In the end, the idea is to strike a balance between the complexity that adding tests adds to the codebase and the probability of tests finding bugs.
Naming
Naming files, functions, and variables seems like an easy, mundane task, but it shouldn't go unattended. Great naming immensely benefits code readability, and consequently also affects many other quality attributes such as maintainability, testability, extensibility, etc. In general, we prefer longer descriptive names over shorter but harder to rapidly identify what that name refers to.
These are the criteria we follow when evaluating the naming of files, functions, variables, and classes:
- Do names describe what they reference logically? Are they intention-revealing?
- Do names avoid encodings? Are they pronounceable and searchable?
Comments
A common rule of thumb is that the code should be clear enough that no comments are needed, and that further comments regarding business logic or design decisions should reside in some kind of documentation. However, there are certain scenarios in which the inherent obscure logic or complexity of the problem makes it a necessity to have clarifying comments (or sometimes even comments explaining why that code exists).
Prioritizing clean self-explanatory code over comments is of paramount importance. Most of the time, comments are not updated at the same pace as code, which can turn an otherwise clean piece of code into a confusing mess.
- Can they be clearly read as "normal" spoken language?
- Are all written comments necessary, or can they be removed by having cleaner code?
- Are there any complex unexplained pieces of code?
- Are there lines of commented code? There shouldn't be any!
- Are there any lingering TODO comments that can be removed?
- Are there any outdated comments?
Style
When it comes to style, the most critical attribute we are looking for is consistency. There are many styling combinations and preferences, and all are equally valid but with a slight preference for the official styling guides, such as pep8 for Python. Where do we look for consistency:
- Pascal case, camel case, snake case on variable names, classes, instances, functions, packages, and every other nameable entity.
- Indentation with the same amount of spaces or tabs, exclusively.
- Opening braces on either on the same line or the next.
- Use of semicolons in languages where it is optional, such as Javascript.
Documentation
Even though documentation is not inherent to the code, it is a great practice to have some kind of it, possibly in the form of a README file, helping new developers to set themselves up to speed with minimal additional human help. What we look for:
- README files.
- API references.
- Environment files with explanations on what each variable is for.
Conclusion
The main objective is to evaluate the current state of the codebase in terms of code cleanness and identify areas that should be improved while doing it so the reader quickly understands what's going on and can come back and measure the improvement as quantitatively as possible.

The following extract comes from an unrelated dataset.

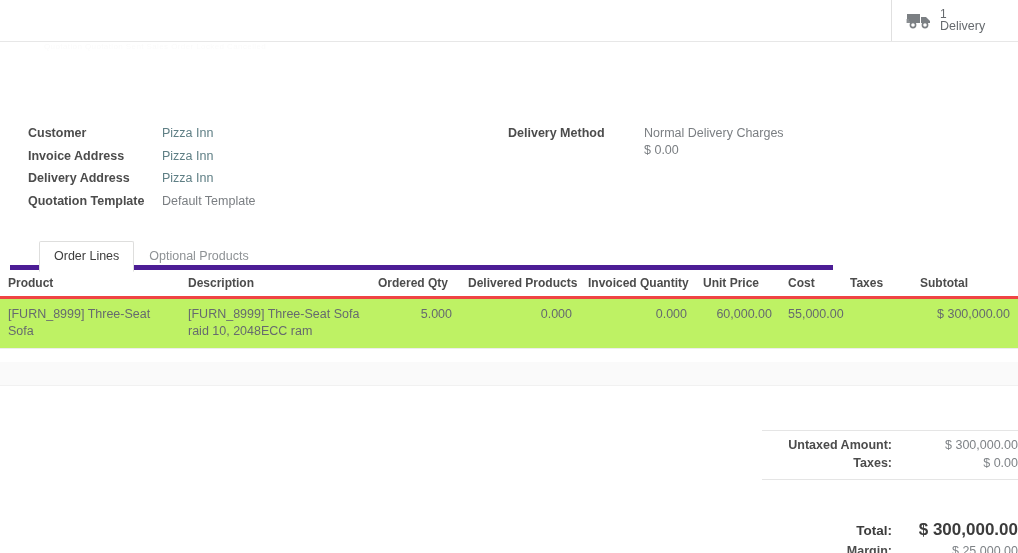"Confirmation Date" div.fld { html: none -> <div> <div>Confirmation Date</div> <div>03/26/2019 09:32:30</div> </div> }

To summarize, Light-it achieves this objective by sticking to a top-down approach when writing code reports. Starting from higher levels of abstraction that aim to give context and prepare the reader for what follows, all the way down to the lowest level where the code stands and the actual critique of it exists. Within that level, we identify several categories and criteria to rank the codebase in those categories.
This kind of reports help us minimize technical debt and maintain the "agility" of our company, allowing us to adapt to changes with the minimum cost possible, while also bringing the most value to our customers.